None of these problems are solved by fine-tuning libraries or by raw compute access. They require a purpose-built infrastructure stack.

The serving problem is the real moat

The aspect of fine-tuning infrastructure that is most technically interesting — and most underappreciated — is multi-adapter serving. Once a team has fine-tuned models, they typically end up with many of them: different adapters for different tasks, different user segments, different product features, potentially different per-customer model variants if they are building an AI product with customization. Serving this portfolio of fine-tuned models efficiently is a hard systems problem.

The naive approach is to run a separate model server instance for each fine-tuned variant. This is prohibitively expensive at scale: a team with 50 fine-tuned adapters cannot afford to run 50 dedicated GPU instances. The efficient approach is to run a shared base model instance and apply adapters dynamically at request time — switching adapters as requests arrive, batching requests that use the same adapter, managing adapter memory between requests.
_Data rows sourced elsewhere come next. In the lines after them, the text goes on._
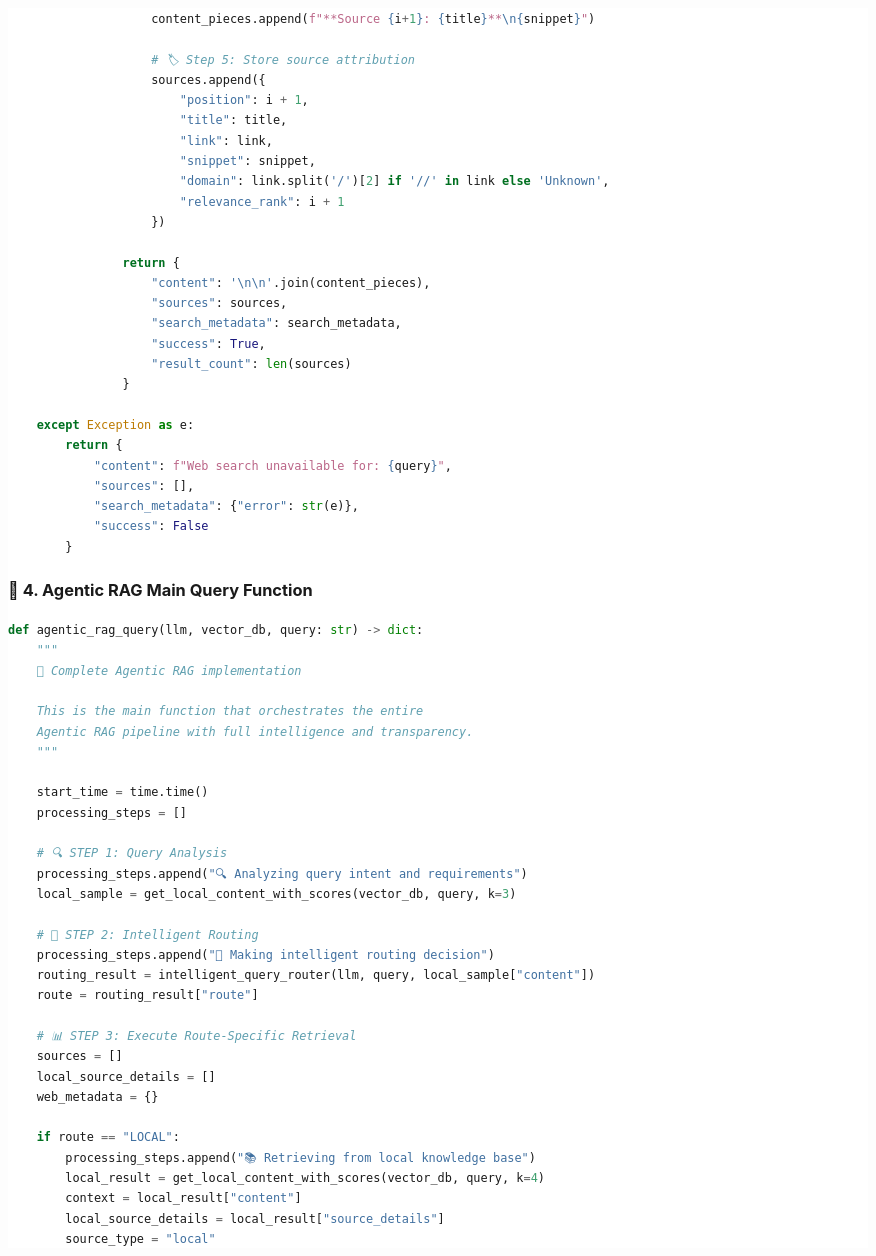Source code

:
 ```python
                    content_pieces.append(f"**Source {i+1}: {title}**\n{snippet}")
                    
                    # 🏷️ Step 5: Store source attribution
                    sources.append({
                        "position": i + 1,
                        "title": title,
                        "link": link,
                        "snippet": snippet,
                        "domain": link.split('/')[2] if '//' in link else 'Unknown',
                        "relevance_rank": i + 1
                    })
                
                return {
                    "content": '\n\n'.join(content_pieces),
                    "sources": sources,
                    "search_metadata": search_metadata,
                    "success": True,
                    "result_count": len(sources)
                }
        
    except Exception as e:
        return {
            "content": f"Web search unavailable for: {query}",
            "sources": [],
            "search_metadata": {"error": str(e)},
            "success": False
        }
```

### 🤖 **4. Agentic RAG Main Query Function**

```python
def agentic_rag_query(llm, vector_db, query: str) -> dict:
    """
    🚀 Complete Agentic RAG implementation
    
    This is the main function that orchestrates the entire
    Agentic RAG pipeline with full intelligence and transparency.
    """
    
    start_time = time.time()
    processing_steps = []
    
    # 🔍 STEP 1: Query Analysis
    processing_steps.append("🔍 Analyzing query intent and requirements")
    local_sample = get_local_content_with_scores(vector_db, query, k=3)
    
    # 🧭 STEP 2: Intelligent Routing
    processing_steps.append("🧭 Making intelligent routing decision")
    routing_result = intelligent_query_router(llm, query, local_sample["content"])
    route = routing_result["route"]
    
    # 📊 STEP 3: Execute Route-Specific Retrieval
    sources = []
    local_source_details = []
    web_metadata = {}
    
    if route == "LOCAL":
        processing_steps.append("📚 Retrieving from local knowledge base")
        local_result = get_local_content_with_scores(vector_db, query, k=4)
        context = local_result["content"]
        local_source_details = local_result["source_details"]
        source_type = "local"
```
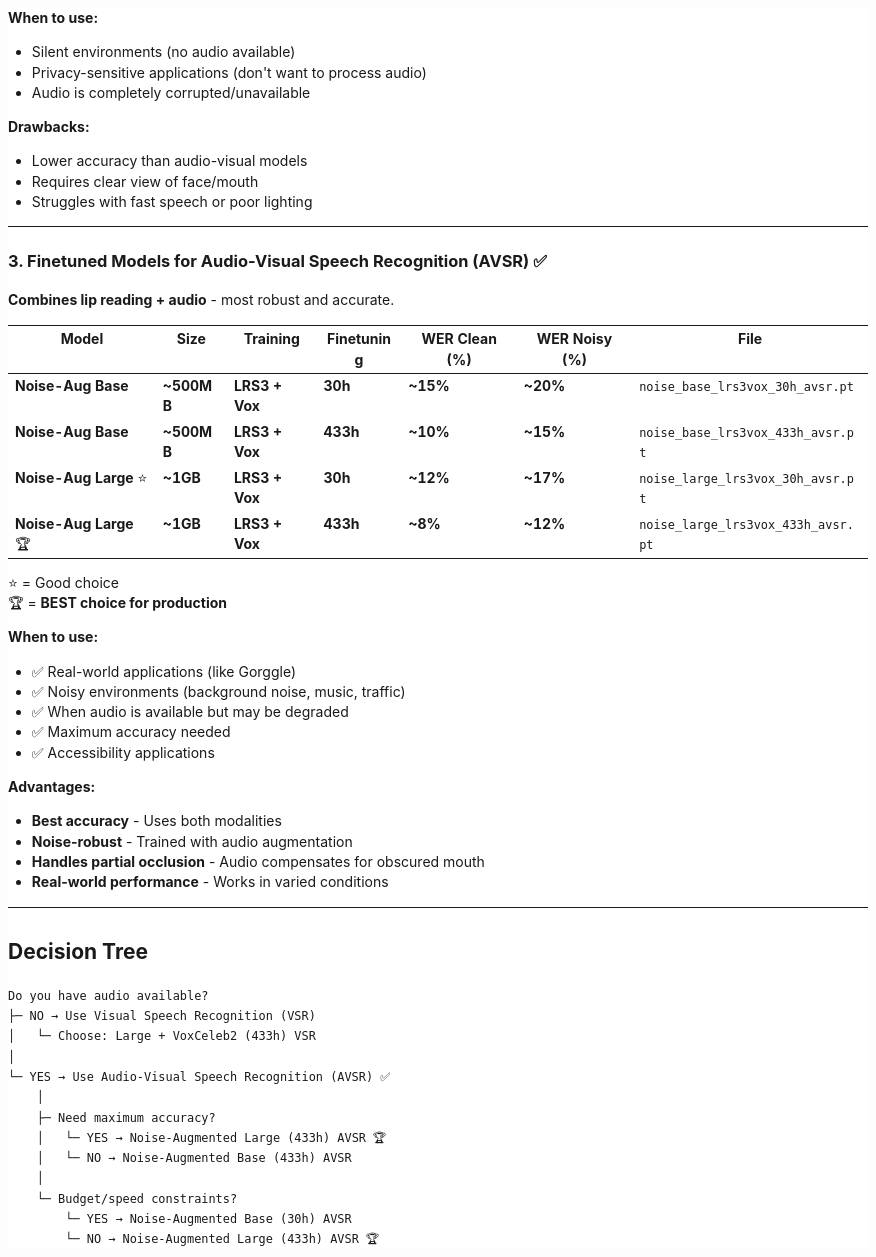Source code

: **When to use:**
- Silent environments (no audio available)
- Privacy-sensitive applications (don't want to process audio)
- Audio is completely corrupted/unavailable

**Drawbacks:**
- Lower accuracy than audio-visual models
- Requires clear view of face/mouth
- Struggles with fast speech or poor lighting

---

### 3. Finetuned Models for Audio-Visual Speech Recognition (AVSR) ✅

**Combines lip reading + audio** - most robust and accurate.

| Model | Size | Training | Finetuning | WER Clean (%) | WER Noisy (%) | File |
|-------|------|----------|------------|---------------|---------------|------|
| **Noise-Aug Base** | **~500MB** | **LRS3 + Vox** | **30h** | **~15%** | **~20%** | `noise_base_lrs3vox_30h_avsr.pt` |
| **Noise-Aug Base** | **~500MB** | **LRS3 + Vox** | **433h** | **~10%** | **~15%** | `noise_base_lrs3vox_433h_avsr.pt` |
| **Noise-Aug Large** ⭐ | **~1GB** | **LRS3 + Vox** | **30h** | **~12%** | **~17%** | `noise_large_lrs3vox_30h_avsr.pt` |
| **Noise-Aug Large** 🏆 | **~1GB** | **LRS3 + Vox** | **433h** | **~8%** | **~12%** | `noise_large_lrs3vox_433h_avsr.pt` |

⭐ = Good choice  
🏆 = **BEST choice for production**

**When to use:**
- ✅ Real-world applications (like Gorggle)
- ✅ Noisy environments (background noise, music, traffic)
- ✅ When audio is available but may be degraded
- ✅ Maximum accuracy needed
- ✅ Accessibility applications

**Advantages:**
- **Best accuracy** - Uses both modalities
- **Noise-robust** - Trained with audio augmentation
- **Handles partial occlusion** - Audio compensates for obscured mouth
- **Real-world performance** - Works in varied conditions

---

## Decision Tree

```
Do you have audio available?
├─ NO → Use Visual Speech Recognition (VSR)
│   └─ Choose: Large + VoxCeleb2 (433h) VSR
│
└─ YES → Use Audio-Visual Speech Recognition (AVSR) ✅
    │
    ├─ Need maximum accuracy?
    │   └─ YES → Noise-Augmented Large (433h) AVSR 🏆
    │   └─ NO → Noise-Augmented Base (433h) AVSR
    │
    └─ Budget/speed constraints?
        └─ YES → Noise-Augmented Base (30h) AVSR
        └─ NO → Noise-Augmented Large (433h) AVSR 🏆
```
This dynamic adapter loading architecture — sometimes called LoRA-serving or multi-LoRA inference — requires implementing the adapter switching in the serving kernel, managing adapter memory in VRAM alongside the base model weights, and handling adapter cache management when the number of adapters exceeds what can be held in GPU memory simultaneously. This is non-trivial GPU systems engineering. The implementations that handle it well at production serving latency are the product of months of engineering work by people who understand GPU memory architecture.

Why this didn't consolidate into general-purpose ML platforms

The reasonable question is: why didn't the existing general-purpose ML platforms (MLflow, Kubeflow, SageMaker) extend to cover fine-tuning infrastructure? The answer is that they were designed for the training-focused ML workflow of 2018–2021, where the primary artifact being managed was a trained model checkpoint and the primary workflow was: prepare data → train → evaluate → deploy. Fine-tuning for LLMs is a different workflow with different characteristics.

LLM fine-tuning operates on base models that are orders of magnitude larger than classical ML models, requiring different approaches to versioning and storage. The quality evaluation problem is qualitatively different — you cannot evaluate fine-tuned LLM quality with a simple accuracy metric on a labeled test set; you need generation quality evaluation, which may require another model as a judge or human evaluation at scale. And the serving artifact is different: you are not deploying a self-contained model but an adapter that depends on a specific base model version.

General-purpose ML platforms could in principle add these capabilities, but they require substantial architectural changes that conflict with the existing platform design. The result is that teams building production LLM fine-tuning workflows today either cobble together multiple tools (training library + experiment tracker + custom serving code + custom evaluation pipeline) or use a purpose-built fine-tuning infrastructure platform. The latter is clearly better for velocity and reliability.

What the market looks like at scale

Every organization that runs custom AI products — not just using foundation model APIs but deploying customized models — will eventually need fine-tuning infrastructure. As the cost of fine-tuning continues to fall and the quality bar for production AI rises, the fraction of AI products that use custom models will grow. The fine-tuning infrastructure market scales with the production AI deployment market, not just with the research market.

We expect the fine-tuning infrastructure category to consolidate around a small number of platforms that have solved the full stack: dataset management, training orchestration, experiment tracking, evaluation pipelines, model registry, and production serving — including multi-adapter inference at scale. The companies that build the full stack early will have strong switching costs once engineering teams have standardized their workflows on them. The companies that solve only parts of it are vulnerable to consolidation by the full-stack players.

The window to build this full stack is now. The demand is real, the technical problems are hard, and the market has not yet consolidated.